Originally Posted by lio45
I had the equivalent of BIMBAM's anecdote happen to me with a Dutch girl I became friends with while I was over in Europe -- she knew I was Canadian, and after a couple days, something came up that had me pointing out English wasn't my first language, and she was surprised, I was like "wtf? didn't you pick up from my accent that I wasn't a native Anglo?" and she was like "of course not, I had assumed your accent was just a perfectly ordinary Canadian accent".
To some degree, I think we're all kind of "slaves" to our frame of reference. That girl was probably imagining Canadians and their accents in Dutch terms. Which is why she jumped to that conclusion about your accent.
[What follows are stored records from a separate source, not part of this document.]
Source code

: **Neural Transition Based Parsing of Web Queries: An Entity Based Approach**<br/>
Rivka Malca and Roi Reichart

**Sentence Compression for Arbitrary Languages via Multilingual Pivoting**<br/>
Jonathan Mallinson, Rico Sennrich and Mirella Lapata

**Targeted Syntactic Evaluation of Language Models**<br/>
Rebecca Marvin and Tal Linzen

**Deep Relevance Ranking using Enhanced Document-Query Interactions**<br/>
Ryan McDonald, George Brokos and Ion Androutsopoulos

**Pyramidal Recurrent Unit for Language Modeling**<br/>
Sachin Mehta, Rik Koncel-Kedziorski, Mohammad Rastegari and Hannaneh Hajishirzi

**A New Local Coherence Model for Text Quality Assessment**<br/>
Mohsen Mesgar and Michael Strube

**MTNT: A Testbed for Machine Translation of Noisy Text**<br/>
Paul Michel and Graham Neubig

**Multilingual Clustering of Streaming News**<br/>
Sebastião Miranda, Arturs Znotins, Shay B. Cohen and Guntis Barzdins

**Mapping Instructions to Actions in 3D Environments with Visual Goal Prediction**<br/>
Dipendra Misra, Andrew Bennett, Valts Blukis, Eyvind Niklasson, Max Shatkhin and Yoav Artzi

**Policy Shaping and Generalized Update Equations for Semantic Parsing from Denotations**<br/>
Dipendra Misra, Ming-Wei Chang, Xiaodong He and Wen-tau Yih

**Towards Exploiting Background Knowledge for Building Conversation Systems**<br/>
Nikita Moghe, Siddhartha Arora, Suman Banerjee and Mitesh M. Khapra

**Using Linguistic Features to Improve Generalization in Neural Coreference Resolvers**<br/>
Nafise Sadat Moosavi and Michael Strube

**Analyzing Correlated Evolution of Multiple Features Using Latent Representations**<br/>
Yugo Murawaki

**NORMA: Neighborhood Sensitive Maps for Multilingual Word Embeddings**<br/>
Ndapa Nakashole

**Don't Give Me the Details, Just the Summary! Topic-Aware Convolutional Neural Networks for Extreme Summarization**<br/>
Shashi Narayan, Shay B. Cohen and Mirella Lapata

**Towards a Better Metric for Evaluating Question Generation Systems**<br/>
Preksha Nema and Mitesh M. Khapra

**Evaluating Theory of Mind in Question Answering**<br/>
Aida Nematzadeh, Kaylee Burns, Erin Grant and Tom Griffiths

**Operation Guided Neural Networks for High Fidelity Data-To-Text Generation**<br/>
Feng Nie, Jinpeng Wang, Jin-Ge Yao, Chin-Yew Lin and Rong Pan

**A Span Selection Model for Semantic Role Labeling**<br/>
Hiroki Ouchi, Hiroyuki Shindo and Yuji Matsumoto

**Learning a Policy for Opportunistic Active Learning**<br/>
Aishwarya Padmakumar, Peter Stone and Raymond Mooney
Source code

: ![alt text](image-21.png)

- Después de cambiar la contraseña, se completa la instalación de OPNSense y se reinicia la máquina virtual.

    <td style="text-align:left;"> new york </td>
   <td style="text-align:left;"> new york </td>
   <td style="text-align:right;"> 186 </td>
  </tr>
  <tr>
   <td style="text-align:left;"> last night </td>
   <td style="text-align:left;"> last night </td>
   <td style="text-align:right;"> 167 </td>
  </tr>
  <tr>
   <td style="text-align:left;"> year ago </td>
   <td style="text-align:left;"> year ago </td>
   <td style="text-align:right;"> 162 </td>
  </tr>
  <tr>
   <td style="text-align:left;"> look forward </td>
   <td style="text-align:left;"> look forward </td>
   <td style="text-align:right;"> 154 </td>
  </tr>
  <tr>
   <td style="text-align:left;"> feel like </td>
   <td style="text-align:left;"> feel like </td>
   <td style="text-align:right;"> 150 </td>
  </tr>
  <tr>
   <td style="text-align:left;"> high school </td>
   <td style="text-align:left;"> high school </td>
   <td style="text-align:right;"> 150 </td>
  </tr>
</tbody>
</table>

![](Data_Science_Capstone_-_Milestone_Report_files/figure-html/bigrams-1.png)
For fun, I have asked a bunch of Belgians whether their royal family is Wallon or Flemish. The answer (from all of them): neither, they're Belgian.
So my follow-up: yeah but, what language do they speak around the dinner table? say goodnight to to their kids in? The answer (from all of them again): both.
I've also met Brazilians with names like Kunstman (very obviously German in this case), but they've been very adamant that Kunstman was not a German but rather a wholly Brazilian name. Which I guess it is in their case...
When younger I also made Swiss people scratch their heads when I kind of alluded to the fact that a Pierre Dupont in Geneva was of French ethnic origin, Hans Schmidt in Zurich was of German origin and Luigi Antonelli in Lugano was of Italian origin... I guess ethnic origin is an unknown concept to them. Or at least, they conflate citizenship with ethnic origin.